◆ Work to complete
Pull out every line below that contains the word "freuen".

◆ Extracted page text data

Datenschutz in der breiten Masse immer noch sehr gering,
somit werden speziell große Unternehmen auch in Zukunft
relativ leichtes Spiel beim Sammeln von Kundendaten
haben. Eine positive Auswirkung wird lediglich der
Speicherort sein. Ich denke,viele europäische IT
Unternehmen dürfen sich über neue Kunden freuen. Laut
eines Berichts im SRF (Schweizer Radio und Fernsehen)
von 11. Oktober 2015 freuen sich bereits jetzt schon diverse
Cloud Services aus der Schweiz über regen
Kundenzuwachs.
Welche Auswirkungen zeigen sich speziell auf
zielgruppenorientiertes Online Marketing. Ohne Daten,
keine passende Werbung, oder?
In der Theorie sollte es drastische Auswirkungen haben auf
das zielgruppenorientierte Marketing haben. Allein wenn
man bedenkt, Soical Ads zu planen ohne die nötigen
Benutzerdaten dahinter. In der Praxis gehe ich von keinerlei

◆ Solution for this problem
Unternehmen dürfen sich über neue Kunden freuen. Laut
von 11. Oktober 2015 freuen sich bereits jetzt schon diverse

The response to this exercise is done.